WHAT YOU HAVE TO DO: Set down the line that has "but also rich in nutrients." and each line beneath it, through the last line of the entries, exactly and with no others.

=-=-=

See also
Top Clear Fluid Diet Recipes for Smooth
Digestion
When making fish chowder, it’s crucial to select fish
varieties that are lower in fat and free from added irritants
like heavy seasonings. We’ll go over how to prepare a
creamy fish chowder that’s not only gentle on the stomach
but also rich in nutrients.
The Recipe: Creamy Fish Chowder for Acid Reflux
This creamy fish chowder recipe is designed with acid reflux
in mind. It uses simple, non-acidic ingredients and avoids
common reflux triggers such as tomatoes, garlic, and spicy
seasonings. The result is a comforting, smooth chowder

=-=-=

TASK ANSWER:
but also rich in nutrients.
The Recipe: Creamy Fish Chowder for Acid Reflux
This creamy fish chowder recipe is designed with acid reflux
in mind. It uses simple, non-acidic ingredients and avoids
common reflux triggers such as tomatoes, garlic, and spicy
seasonings. The result is a comforting, smooth chowder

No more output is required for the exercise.